Celui-ci fit signe à sa nièce d'aller jouer, avant de se rasseoir. Il fit ruisseler le breuvage dans sa gorge, avec volupté, et en apprécia toute la saveur.

Alicia patienta sans broncher, une partie de son esprit concentrée sur son benjamin, dont les rêves retraçaient ses journées, mêlées de fantaisies que seul le monde onirique peut concevoir. Tout désagréables qu'étaient certains passage, ils n'arboraient pas, en cet instant, l'aspect angoissant des cauchemars qui pouvaient l'éveiller en sursaut.

– Je me nomme Sethore Thamia, vampire des territoires qui établît son empire en Ragguî. Je me suis intéressé à votre époux, je craignais jusqu'à peu qu'il se soit amolli chez les humains de la Junsîl. Désormais, je sais qu'il n'en est rien et j'en suis des plus ravi.

– Qu'attendez-vous donc de mon époux ?

– Qu'il agisse selon ses intentions, naturellement.
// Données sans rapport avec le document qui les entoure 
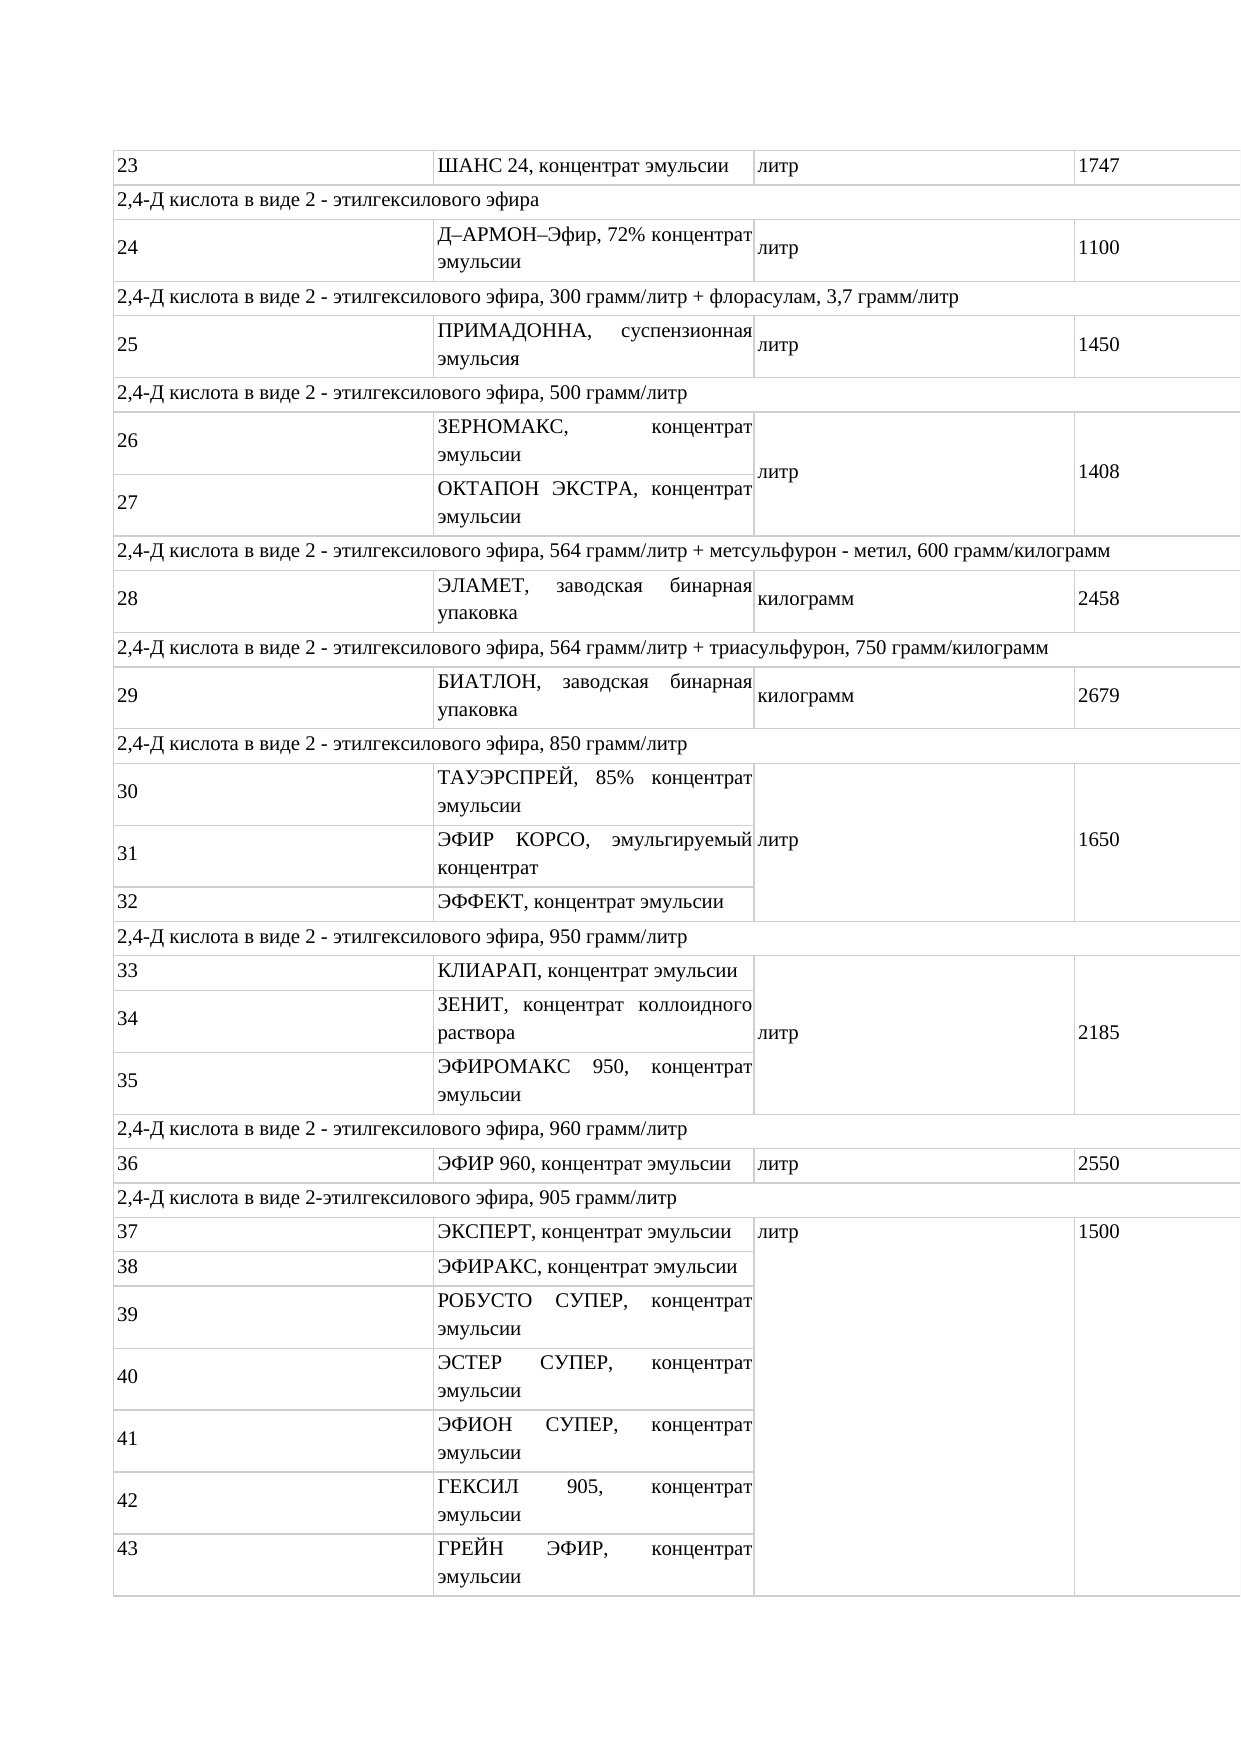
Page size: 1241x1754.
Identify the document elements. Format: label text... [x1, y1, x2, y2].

table_cell 1408 [1075, 413, 1240, 535]
table_cell 37 [114, 1218, 433, 1251]
table_cell 2,4-Д кислота в виде 2 - этилгексилового эфира, 950 грамм/литр [114, 922, 1240, 955]
table_cell литр [755, 1218, 1074, 1595]
table_cell 30 [114, 764, 433, 824]
table_cell ЭФИР 960, концентрат эмульсии [434, 1149, 753, 1182]
table_cell литр [755, 151, 1074, 184]
table_cell 2,4-Д кислота в виде 2 - этилгексилового эфира, 300 грамм/литр + флорасулам, 3,7 грамм/литр [114, 282, 1240, 315]
table_cell 42 [114, 1473, 433, 1533]
table_cell 1650 [1075, 764, 1240, 921]
table_cell 29 [114, 668, 433, 728]
table_cell 2458 [1075, 571, 1240, 632]
table_cell 28 [114, 571, 433, 632]
table_cell килограмм [755, 571, 1074, 632]
table_cell ЭФИРАКС, концентрат эмульсии [434, 1252, 753, 1285]
table_cell 2,4-Д кислота в виде 2 - этилгексилового эфира, 564 грамм/литр + триасульфурон, 750 грамм/килограмм [114, 633, 1240, 666]
table_cell 2185 [1075, 956, 1240, 1113]
table_cell литр [755, 316, 1074, 377]
table_cell 40 [114, 1349, 433, 1409]
table_cell ЭФИР КОРСО, эмульгируемый концентрат [434, 826, 753, 886]
table_cell КЛИАРАП, концентрат эмульсии [434, 956, 753, 989]
table_cell ЭКСПЕРТ, концентрат эмульсии [434, 1218, 753, 1251]
table_cell ЗЕРНОМАКС, концентрат эмульсии [434, 413, 753, 473]
table_cell 38 [114, 1252, 433, 1285]
table_cell 2679 [1075, 668, 1240, 728]
table_cell ЭСТЕР СУПЕР, концентрат эмульсии [434, 1349, 753, 1409]
table_cell литр [755, 956, 1074, 1113]
table_cell 23 [114, 151, 433, 184]
table_cell ЗЕНИТ, концентрат коллоидного раствора [434, 991, 753, 1052]
table_cell 2,4-Д кислота в виде 2-этилгексилового эфира, 905 грамм/литр [114, 1184, 1240, 1217]
table_cell 33 [114, 956, 433, 989]
table_cell 2,4-Д кислота в виде 2 - этилгексилового эфира, 960 грамм/литр [114, 1115, 1240, 1148]
table_cell ПРИМАДОННА, суспензионная эмульсия [434, 316, 753, 377]
table_cell литр [755, 1149, 1074, 1182]
table_cell 24 [114, 220, 433, 281]
table_cell литр [755, 764, 1074, 921]
table_cell 2,4-Д кислота в виде 2 - этилгексилового эфира, 850 грамм/литр [114, 729, 1240, 762]
table_cell 26 [114, 413, 433, 473]
table_cell литр [755, 413, 1074, 535]
table_cell ЭФФЕКТ, концентрат эмульсии [434, 888, 753, 921]
table_cell 2,4-Д кислота в виде 2 - этилгексилового эфира, 564 грамм/литр + метсульфурон - метил, 600 грамм/килограмм [114, 537, 1240, 570]
table_cell ЭФИОН СУПЕР, концентрат эмульсии [434, 1411, 753, 1471]
table_cell 41 [114, 1411, 433, 1471]
table_cell 2,4-Д кислота в виде 2 - этилгексилового эфира [114, 186, 1240, 219]
table_cell 1747 [1075, 151, 1240, 184]
table_cell 27 [114, 475, 433, 535]
table_cell 34 [114, 991, 433, 1052]
table_cell ЭФИРОМАКС 950, концентрат эмульсии [434, 1053, 753, 1113]
table_cell 1500 [1075, 1218, 1240, 1595]
table_cell 35 [114, 1053, 433, 1113]
table_cell килограмм [755, 668, 1074, 728]
table_cell 2550 [1075, 1149, 1240, 1182]
table_cell БИАТЛОН, заводская бинарная упаковка [434, 668, 753, 728]
table_cell ГРЕЙН ЭФИР, концентрат эмульсии [434, 1535, 753, 1595]
table_cell ШАНС 24, концентрат эмульсии [434, 151, 753, 184]
table_cell 25 [114, 316, 433, 377]
table_cell литр [755, 220, 1074, 281]
table_cell Д–АРМОН–Эфир, 72% концентрат эмульсии [434, 220, 753, 281]
table_cell ТАУЭРСПРЕЙ, 85% концентрат эмульсии [434, 764, 753, 824]
table_cell 1450 [1075, 316, 1240, 377]
table_cell 32 [114, 888, 433, 921]
table_cell 31 [114, 826, 433, 886]
table_cell 1100 [1075, 220, 1240, 281]
table_cell ГЕКСИЛ 905, концентрат эмульсии [434, 1473, 753, 1533]
table_cell 2,4-Д кислота в виде 2 - этилгексилового эфира, 500 грамм/литр [114, 378, 1240, 411]
table_cell ОКТАПОН ЭКСТРА, концентрат эмульсии [434, 475, 753, 535]
table_cell 36 [114, 1149, 433, 1182]
table_cell 39 [114, 1287, 433, 1347]
table_cell ЭЛАМЕТ, заводская бинарная упаковка [434, 571, 753, 632]
table_cell 43 [114, 1535, 433, 1595]
table_cell РОБУСТО СУПЕР, концентрат эмульсии [434, 1287, 753, 1347]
Si mon intuition est bonne, ce qu'il fera sera en faveur de sa famille, votre couple. Or c'est justement cela qui m'intéresse, votre couple. Si ce que je pressens se réalise, quelle qu'en soit la manière, cela sera profitable à mon commerce.

– Et que pressentez-vous exactement, qui puisse se réaliser à votre profit ?
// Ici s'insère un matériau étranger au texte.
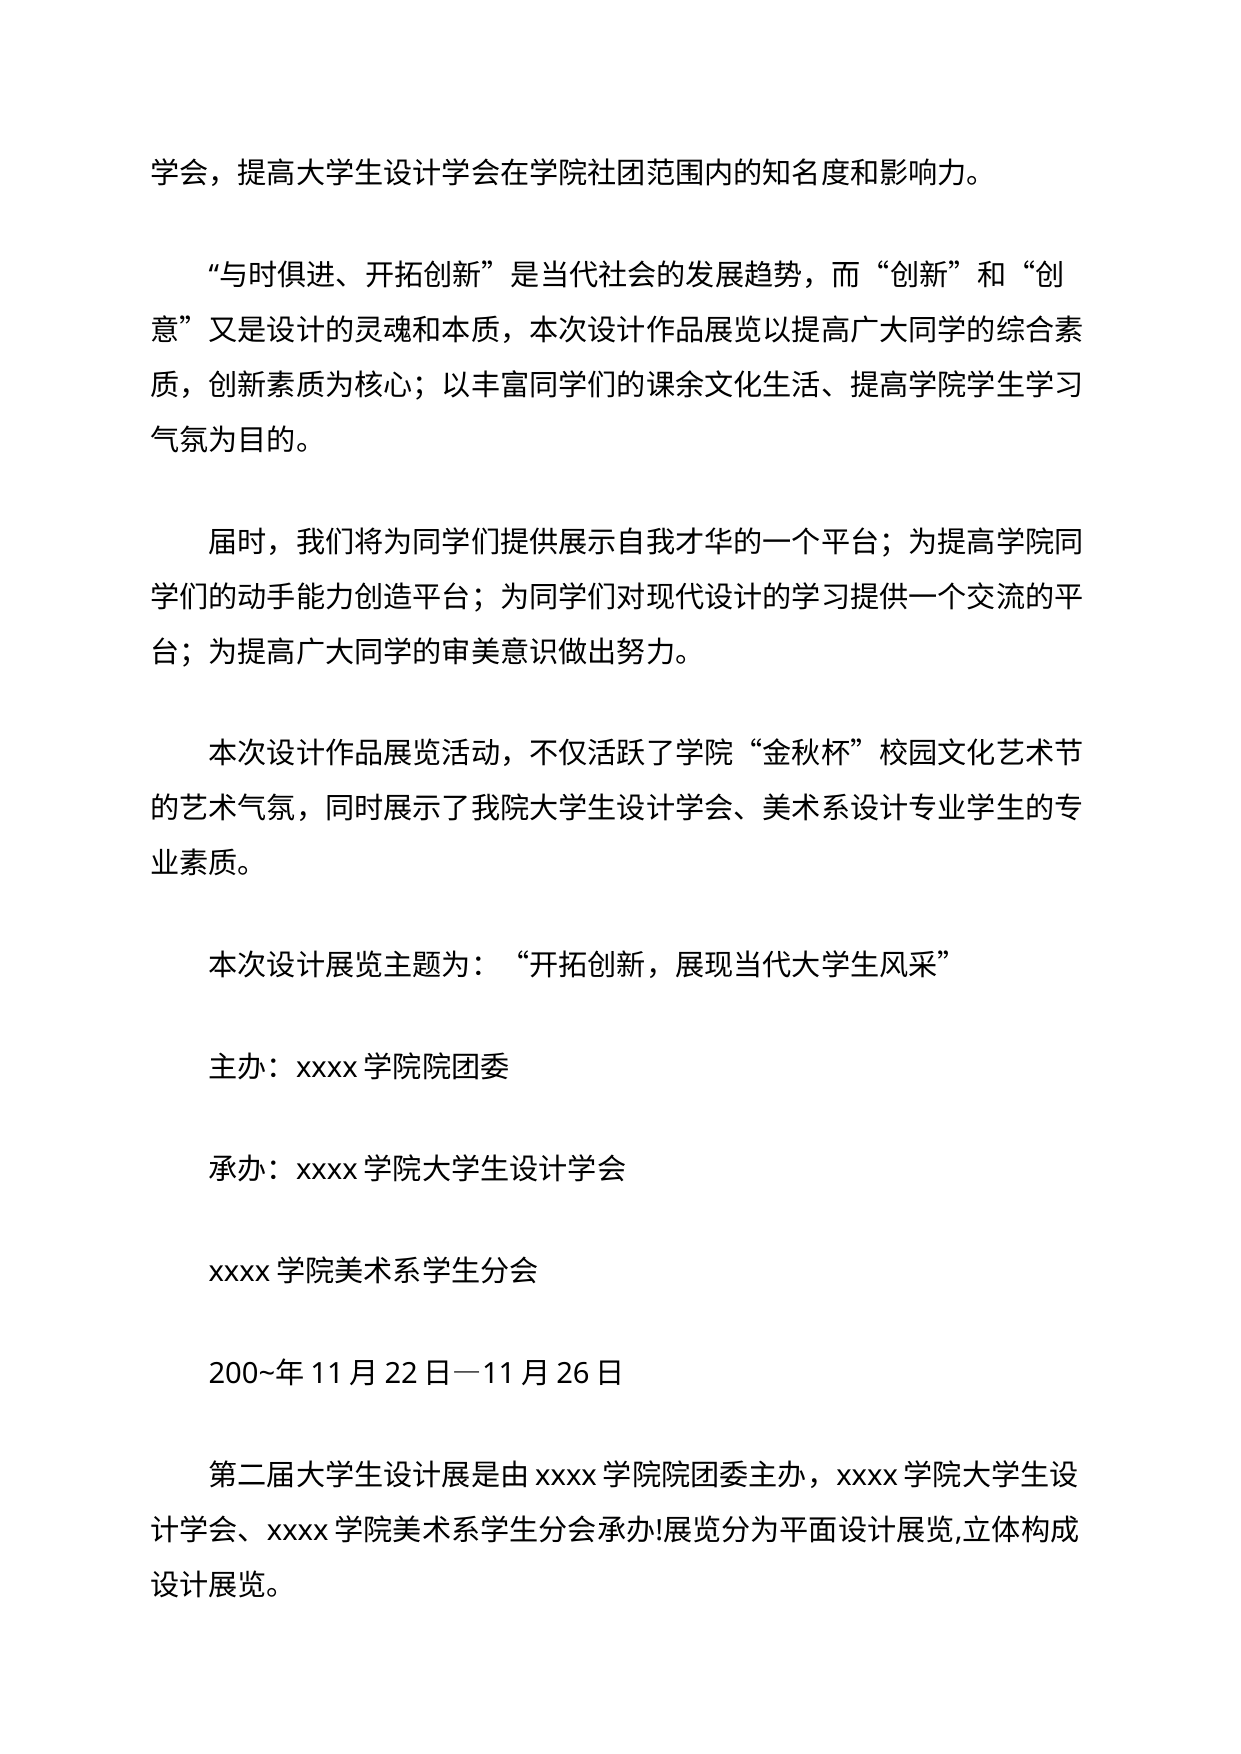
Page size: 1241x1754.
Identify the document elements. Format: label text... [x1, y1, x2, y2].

text 本次设计展览主题为：“开拓创新，展现当代大学生风采” [150, 941, 1090, 984]
text “与时俱进、开拓创新”是当代社会的发展趋势，而“创新”和“创意”又是设计的灵魂和本质，本次设计作品展览以提高广大同学的综合素质，创新素质为核心；以丰富同学们的课余文化生活、提高学院学生学习气氛为目的。 [150, 252, 1090, 459]
text 200~年11月22日—11月26日 [150, 1349, 1090, 1392]
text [150, 150, 1090, 192]
text 承办：xxxx学院大学生设计学会 [150, 1145, 1090, 1188]
text 本次设计作品展览活动，不仅活跃了学院“金秋杯”校园文化艺术节的艺术气氛，同时展示了我院大学生设计学会、美术系设计专业学生的专业素质。 [150, 730, 1090, 882]
text 主办：xxxx学院院团委 [150, 1043, 1090, 1086]
text xxxx学院美术系学生分会 [150, 1247, 1090, 1289]
text 第二届大学生设计展是由xxxx学院院团委主办，xxxx学院大学生设计学会、xxxx学院美术系学生分会承办!展览分为平面设计展览,立体构成设计展览。 [150, 1451, 1090, 1603]
text 届时，我们将为同学们提供展示自我才华的一个平台；为提高学院同学们的动手能力创造平台；为同学们对现代设计的学习提供一个交流的平台；为提高广大同学的审美意识做出努力。 [150, 518, 1090, 670]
Autant Sethore s'exprimait avec aisance dans une manière raffinée, qui masquait à merveille le fait qu'il ne délivrait qu'une infime partie de ses pensées, autant Alicia s'était imprégnée des manières de son aimé et questionnait de façon calme et rationnelle, sans se laisser guider par ses émotions.

– Si j'étais devin, je pourrais vous offrir une réponse précise. Toute la beauté de la vie réside justement dans son caractère imprédictible, le jeu consiste en en interpréter les événements. En l'occurrence, ce qui couvait dans les territoires vient d'éclater, laissant présager d'un gouvernement bien différent. De cet avenir se profile des alliances opposées, dont l'une ou l'autre peuvent m'être désirables. J'agis de sorte à entrer dans les grâces d'Elliot, dans l'idée que les choses s'arrangent comme je l'espère. Vous admettrez néanmoins que je vous ai fait venir avec assez de discrétion pour nier toute amitié à votre égard, dans le cas contraire.
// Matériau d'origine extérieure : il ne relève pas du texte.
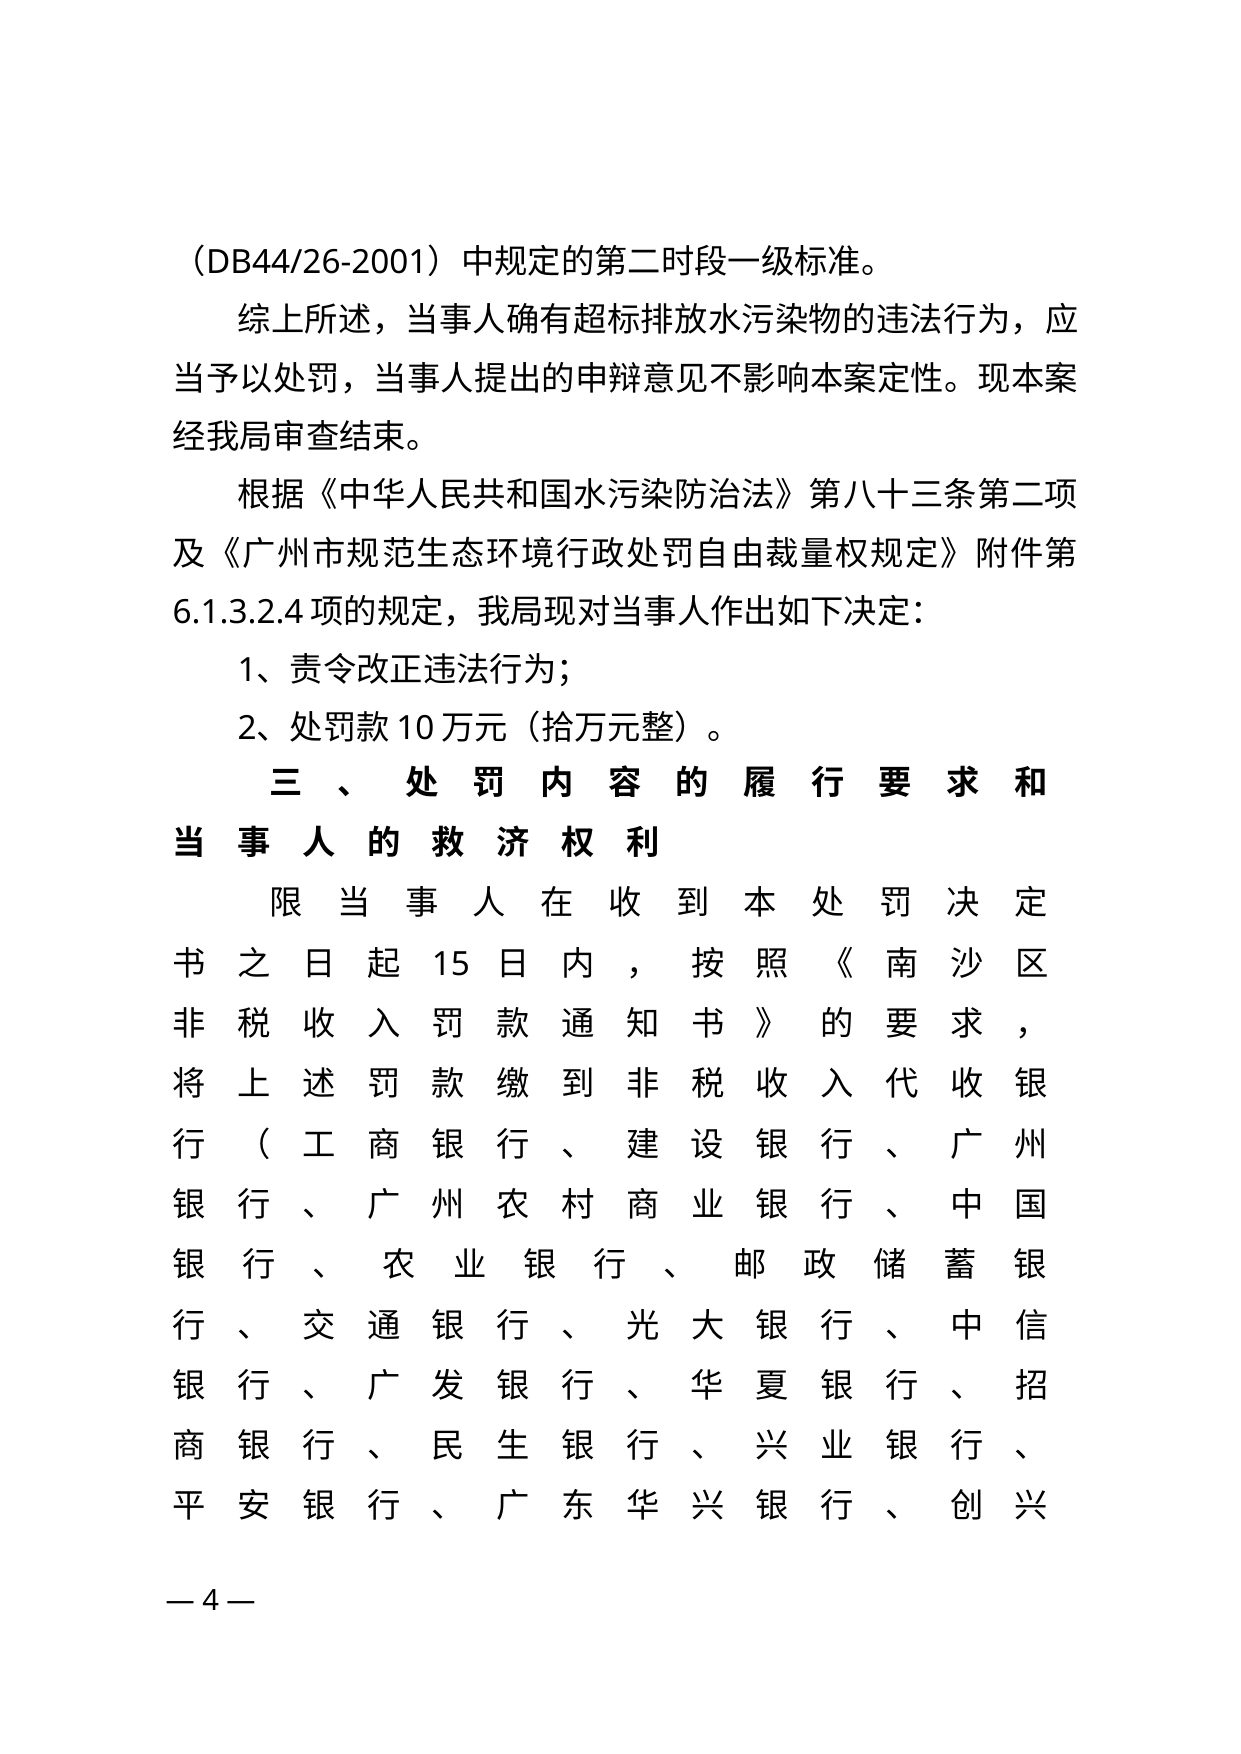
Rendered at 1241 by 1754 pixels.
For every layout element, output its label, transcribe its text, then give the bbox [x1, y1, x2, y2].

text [172, 870, 1079, 1533]
text 根据《中华人民共和国水污染防治法》第八十三条第二项及《广州市规范生态环境行政处罚自由裁量权规定》附件第6.1.3.2.4项的规定，我局现对当事人作出如下决定： [172, 458, 1079, 633]
text 2、处罚款10万元（拾万元整）。 [172, 691, 1079, 749]
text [172, 224, 1079, 283]
text 综上所述，当事人确有超标排放水污染物的违法行为，应当予以处罚，当事人提出的申辩意见不影响本案定性。现本案经我局审查结束。 [172, 283, 1079, 458]
text 三、处罚内容的履行要求和当事人的救济权利 [172, 749, 1079, 870]
text 1、责令改正违法行为； [172, 633, 1079, 691]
Il désigna ses convives avec un gloussement.

– Mes amis ici présents se montreront les garants de votre liberté, quelle que soit l'issue du conflit.

– De quoi parlez-vous exactement, que se trame-t-il dans les Territoires vampires ? demanda Alicia avec gravité.

Elle ne semblait pas la seule autour de la table à se poser la même question.